Who Flies Out of PAO
The field is home to two of the Bay Area's longest-running flying clubs: the Stanford Flying Club, founded in 1930, and West Valley Flying Club, established in 1973. Both run membership-based fleets used for everything from weekend recreational flying to full flight training programs, and together they make up a large share of the based aircraft and daily traffic at the field.
Alongside the clubs, several independent businesses provide maintenance and avionics support, including Advantage Aviation, Aero Works (WVAS Inc.), Rossi Aircraft, and Peninsula Avionics. If you're new to the field, whether you're renting, maintaining an aircraft, or just visiting, the dedicated pages linked below go into the specifics of each.
Visiting PAO for the First Time
If you're flying in or arranging ground transportation for the first time, a few things are worth knowing upfront. The terminal building is compact and sits on the southeast side of the field - there's no commercial-style arrivals hall, so coordinating pickups in advance is the norm rather than the exception.

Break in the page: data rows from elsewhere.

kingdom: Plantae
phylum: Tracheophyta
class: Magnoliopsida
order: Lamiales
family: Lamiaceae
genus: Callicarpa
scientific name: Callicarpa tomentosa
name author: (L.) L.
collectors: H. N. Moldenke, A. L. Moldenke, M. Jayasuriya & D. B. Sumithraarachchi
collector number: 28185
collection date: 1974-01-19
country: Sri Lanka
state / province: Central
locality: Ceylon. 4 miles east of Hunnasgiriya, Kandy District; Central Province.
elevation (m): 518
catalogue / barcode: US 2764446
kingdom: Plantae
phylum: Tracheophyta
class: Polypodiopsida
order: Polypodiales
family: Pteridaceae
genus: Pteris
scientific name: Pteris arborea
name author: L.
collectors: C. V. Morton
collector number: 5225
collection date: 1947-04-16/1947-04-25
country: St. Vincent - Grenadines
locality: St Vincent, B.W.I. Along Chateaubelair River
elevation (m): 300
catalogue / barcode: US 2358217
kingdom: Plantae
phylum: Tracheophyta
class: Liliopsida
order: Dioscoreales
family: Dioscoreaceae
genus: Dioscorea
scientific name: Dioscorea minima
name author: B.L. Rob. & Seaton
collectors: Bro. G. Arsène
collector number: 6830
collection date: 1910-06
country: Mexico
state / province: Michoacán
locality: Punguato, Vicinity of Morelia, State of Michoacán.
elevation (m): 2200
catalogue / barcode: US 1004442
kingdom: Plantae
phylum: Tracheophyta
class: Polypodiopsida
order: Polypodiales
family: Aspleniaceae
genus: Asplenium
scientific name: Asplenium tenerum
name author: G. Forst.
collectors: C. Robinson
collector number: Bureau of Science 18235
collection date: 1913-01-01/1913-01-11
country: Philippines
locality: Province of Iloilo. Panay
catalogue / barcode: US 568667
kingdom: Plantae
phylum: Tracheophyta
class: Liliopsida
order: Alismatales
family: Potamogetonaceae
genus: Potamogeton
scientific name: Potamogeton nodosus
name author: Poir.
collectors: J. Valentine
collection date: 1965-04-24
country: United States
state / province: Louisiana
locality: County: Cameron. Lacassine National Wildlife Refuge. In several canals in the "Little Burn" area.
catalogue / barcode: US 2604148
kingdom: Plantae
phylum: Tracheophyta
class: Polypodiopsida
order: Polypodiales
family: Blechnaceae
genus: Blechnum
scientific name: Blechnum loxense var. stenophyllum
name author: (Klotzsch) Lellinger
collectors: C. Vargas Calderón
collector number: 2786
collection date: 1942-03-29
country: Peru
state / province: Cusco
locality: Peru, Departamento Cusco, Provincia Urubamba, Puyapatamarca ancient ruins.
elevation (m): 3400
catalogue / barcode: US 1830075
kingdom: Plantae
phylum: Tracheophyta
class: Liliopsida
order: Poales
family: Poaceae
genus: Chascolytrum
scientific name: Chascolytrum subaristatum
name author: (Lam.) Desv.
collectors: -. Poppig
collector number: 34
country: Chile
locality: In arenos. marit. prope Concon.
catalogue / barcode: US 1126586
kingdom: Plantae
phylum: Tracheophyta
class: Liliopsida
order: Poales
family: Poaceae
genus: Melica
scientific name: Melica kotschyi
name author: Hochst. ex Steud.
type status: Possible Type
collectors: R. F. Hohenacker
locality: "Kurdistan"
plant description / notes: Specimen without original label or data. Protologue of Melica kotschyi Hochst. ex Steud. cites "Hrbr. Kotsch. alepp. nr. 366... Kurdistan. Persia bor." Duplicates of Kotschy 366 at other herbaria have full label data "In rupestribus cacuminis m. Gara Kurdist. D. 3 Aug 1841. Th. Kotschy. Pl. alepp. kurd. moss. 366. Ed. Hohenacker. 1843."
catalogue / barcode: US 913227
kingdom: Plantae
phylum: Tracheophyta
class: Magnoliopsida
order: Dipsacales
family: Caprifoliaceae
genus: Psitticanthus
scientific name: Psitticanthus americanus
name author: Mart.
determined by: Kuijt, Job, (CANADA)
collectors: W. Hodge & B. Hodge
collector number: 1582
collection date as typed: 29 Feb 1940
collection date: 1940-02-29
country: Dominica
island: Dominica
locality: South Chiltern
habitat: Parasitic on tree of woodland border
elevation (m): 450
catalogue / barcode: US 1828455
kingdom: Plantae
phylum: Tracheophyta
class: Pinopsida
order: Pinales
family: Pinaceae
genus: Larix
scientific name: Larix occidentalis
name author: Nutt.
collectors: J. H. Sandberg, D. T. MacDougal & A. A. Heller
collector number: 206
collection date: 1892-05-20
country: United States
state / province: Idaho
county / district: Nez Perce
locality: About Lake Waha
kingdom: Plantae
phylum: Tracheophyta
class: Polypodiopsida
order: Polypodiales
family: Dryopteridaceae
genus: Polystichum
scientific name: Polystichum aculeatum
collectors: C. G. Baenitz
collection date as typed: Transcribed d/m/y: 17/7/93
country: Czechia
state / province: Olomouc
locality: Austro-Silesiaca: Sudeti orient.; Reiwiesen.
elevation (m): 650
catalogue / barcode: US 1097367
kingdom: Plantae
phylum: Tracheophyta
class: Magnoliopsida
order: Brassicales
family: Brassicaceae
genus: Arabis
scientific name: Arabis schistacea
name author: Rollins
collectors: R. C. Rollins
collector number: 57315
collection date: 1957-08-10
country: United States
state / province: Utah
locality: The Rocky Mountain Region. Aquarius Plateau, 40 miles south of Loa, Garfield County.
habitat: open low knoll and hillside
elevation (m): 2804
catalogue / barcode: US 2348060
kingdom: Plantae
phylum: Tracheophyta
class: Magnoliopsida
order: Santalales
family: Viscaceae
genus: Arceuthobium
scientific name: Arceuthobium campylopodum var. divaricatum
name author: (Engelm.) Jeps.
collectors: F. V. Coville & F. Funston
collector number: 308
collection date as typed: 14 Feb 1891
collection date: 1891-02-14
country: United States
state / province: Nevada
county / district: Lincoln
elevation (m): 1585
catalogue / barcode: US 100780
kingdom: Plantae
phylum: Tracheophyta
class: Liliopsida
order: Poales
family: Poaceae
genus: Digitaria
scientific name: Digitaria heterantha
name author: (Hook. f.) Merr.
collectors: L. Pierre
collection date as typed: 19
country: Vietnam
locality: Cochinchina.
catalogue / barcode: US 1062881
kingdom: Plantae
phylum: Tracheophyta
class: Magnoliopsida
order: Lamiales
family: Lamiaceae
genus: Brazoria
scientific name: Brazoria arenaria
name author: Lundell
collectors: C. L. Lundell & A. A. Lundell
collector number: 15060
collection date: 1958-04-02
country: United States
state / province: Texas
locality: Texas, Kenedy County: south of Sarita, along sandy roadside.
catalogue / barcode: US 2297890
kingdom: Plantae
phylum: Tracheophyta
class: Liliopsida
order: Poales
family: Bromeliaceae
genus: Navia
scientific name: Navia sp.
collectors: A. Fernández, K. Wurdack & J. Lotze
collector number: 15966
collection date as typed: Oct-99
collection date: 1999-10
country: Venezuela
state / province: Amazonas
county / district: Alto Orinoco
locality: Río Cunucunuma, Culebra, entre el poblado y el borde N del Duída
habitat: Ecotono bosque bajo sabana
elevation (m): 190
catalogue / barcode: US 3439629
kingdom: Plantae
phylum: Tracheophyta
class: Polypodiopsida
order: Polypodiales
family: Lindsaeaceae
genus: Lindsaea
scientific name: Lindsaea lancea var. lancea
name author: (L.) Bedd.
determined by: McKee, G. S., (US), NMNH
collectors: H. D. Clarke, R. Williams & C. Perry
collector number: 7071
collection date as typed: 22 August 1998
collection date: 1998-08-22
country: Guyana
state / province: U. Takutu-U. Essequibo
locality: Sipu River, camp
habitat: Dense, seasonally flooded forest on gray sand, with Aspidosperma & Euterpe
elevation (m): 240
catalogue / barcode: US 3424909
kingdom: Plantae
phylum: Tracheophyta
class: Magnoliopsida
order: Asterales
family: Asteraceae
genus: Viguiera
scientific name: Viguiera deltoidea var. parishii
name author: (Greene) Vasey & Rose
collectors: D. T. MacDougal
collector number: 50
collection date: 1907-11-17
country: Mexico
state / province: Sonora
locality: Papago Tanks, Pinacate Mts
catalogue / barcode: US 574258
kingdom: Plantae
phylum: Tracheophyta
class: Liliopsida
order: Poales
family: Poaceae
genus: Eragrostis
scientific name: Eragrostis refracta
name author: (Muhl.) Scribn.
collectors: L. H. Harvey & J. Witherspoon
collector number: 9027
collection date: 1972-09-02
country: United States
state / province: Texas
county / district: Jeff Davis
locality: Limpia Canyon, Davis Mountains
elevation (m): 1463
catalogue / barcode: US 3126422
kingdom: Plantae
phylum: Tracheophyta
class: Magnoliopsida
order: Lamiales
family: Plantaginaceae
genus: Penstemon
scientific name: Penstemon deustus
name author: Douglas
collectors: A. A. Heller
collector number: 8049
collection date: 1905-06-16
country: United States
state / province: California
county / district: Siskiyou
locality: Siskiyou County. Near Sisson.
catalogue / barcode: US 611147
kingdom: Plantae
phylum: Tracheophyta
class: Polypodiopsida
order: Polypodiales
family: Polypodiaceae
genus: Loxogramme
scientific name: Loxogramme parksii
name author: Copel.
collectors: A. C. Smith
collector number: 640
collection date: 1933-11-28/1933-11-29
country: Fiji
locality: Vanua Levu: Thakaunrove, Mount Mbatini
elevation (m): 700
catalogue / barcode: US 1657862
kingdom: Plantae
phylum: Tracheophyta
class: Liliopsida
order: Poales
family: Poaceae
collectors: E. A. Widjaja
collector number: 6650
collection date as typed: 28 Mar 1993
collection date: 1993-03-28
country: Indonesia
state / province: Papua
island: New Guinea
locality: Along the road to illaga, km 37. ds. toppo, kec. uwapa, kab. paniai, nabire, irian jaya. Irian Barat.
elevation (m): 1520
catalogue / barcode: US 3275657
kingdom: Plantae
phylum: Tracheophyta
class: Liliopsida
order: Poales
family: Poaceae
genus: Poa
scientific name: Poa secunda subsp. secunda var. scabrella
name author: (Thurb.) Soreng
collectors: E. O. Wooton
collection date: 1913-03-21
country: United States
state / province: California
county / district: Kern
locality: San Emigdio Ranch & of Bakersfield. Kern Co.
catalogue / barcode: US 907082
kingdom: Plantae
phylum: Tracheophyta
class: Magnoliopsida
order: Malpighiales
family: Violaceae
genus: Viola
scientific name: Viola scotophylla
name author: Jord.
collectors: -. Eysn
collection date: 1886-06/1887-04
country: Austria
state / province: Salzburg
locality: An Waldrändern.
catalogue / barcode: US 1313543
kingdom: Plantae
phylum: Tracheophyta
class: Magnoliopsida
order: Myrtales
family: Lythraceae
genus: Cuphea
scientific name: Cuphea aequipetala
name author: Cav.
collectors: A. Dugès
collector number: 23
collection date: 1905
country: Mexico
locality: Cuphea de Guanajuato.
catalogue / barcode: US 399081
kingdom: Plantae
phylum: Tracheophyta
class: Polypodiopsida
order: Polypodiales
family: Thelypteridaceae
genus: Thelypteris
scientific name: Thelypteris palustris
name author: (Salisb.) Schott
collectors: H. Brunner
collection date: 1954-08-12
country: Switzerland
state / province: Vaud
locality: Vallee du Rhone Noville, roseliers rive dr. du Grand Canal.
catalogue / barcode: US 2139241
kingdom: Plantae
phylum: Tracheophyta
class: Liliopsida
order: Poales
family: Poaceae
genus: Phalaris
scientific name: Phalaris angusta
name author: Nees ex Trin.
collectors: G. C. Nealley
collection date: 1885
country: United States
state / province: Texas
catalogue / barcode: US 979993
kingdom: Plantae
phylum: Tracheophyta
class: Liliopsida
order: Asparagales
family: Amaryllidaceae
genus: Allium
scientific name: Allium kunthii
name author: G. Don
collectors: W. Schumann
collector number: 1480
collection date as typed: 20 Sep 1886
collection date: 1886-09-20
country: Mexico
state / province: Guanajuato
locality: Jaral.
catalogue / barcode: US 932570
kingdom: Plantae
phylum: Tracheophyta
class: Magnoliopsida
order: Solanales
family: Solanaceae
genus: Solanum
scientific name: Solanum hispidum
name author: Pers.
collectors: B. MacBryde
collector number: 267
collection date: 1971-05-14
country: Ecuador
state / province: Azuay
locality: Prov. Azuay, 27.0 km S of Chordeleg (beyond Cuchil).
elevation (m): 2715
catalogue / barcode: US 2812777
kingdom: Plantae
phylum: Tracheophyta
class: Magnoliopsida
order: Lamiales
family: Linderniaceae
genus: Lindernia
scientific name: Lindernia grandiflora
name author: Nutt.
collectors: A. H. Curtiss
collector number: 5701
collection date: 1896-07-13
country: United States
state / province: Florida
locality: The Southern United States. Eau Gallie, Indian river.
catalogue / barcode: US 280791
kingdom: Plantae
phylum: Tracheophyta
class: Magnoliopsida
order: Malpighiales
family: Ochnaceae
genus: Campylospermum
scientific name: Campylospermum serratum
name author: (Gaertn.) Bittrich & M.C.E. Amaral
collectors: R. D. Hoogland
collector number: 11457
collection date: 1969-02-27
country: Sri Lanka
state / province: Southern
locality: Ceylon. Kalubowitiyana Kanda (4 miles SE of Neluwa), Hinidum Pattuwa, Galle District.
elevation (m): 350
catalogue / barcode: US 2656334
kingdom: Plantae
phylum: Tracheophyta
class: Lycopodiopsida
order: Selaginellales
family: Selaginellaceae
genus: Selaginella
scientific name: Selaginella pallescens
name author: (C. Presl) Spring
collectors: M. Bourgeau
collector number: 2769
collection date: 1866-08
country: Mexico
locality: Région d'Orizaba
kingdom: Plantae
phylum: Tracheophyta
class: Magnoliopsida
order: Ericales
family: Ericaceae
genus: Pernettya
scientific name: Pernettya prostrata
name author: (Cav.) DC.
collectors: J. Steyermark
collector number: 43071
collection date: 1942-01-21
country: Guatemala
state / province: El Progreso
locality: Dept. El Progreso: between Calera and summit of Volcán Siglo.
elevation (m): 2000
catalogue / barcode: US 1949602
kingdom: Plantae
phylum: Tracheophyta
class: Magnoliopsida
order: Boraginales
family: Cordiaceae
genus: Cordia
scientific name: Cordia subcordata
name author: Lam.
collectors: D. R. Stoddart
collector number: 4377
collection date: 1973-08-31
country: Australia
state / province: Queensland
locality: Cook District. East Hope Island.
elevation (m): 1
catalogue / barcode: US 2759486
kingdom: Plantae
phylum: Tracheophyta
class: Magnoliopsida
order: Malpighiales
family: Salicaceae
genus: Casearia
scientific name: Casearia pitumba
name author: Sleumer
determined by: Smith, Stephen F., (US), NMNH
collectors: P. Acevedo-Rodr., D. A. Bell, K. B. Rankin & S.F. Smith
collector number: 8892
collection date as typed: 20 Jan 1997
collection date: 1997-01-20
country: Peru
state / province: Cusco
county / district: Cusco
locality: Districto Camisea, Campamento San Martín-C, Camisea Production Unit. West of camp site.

The surrounding airspace is genuinely busy, sitting under San Francisco's Class B shelf with Class C airspace from San Jose and Oakland nearby, so pilots unfamiliar with the area should review current charts before arrival. And because PAO is a general aviation field rather than a commercial hub, plan on arranging transportation, maintenance, or rental needs ahead of time rather than expecting walk-up service once you land.